Given data Start Marker

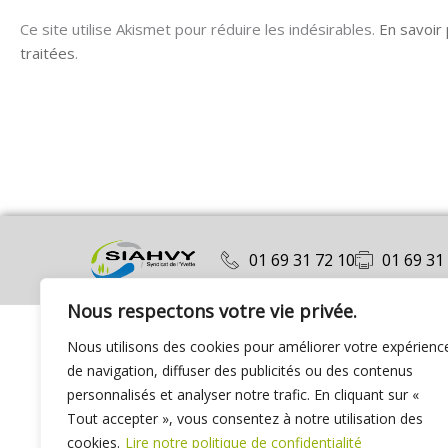
Ce site utilise Akismet pour réduire les indésirables.
En savoir
traitées
.
01 69 31 72 10
01 69 31
Nous respectons votre vie privée.
Nous utilisons des cookies pour améliorer votre expérienc
de navigation, diffuser des publicités ou des contenus
personnalisés et analyser notre trafic. En cliquant sur «
Tout accepter », vous consentez à notre utilisation des
cookies.
Lire notre politique de confidentialité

Given data End Marker

§ **How to complete this task**
From the entries above, collect every line with the string "votre" in it.

§ **Written reply**
Nous respectons votre vie privée.
Nous utilisons des cookies pour améliorer votre expérienc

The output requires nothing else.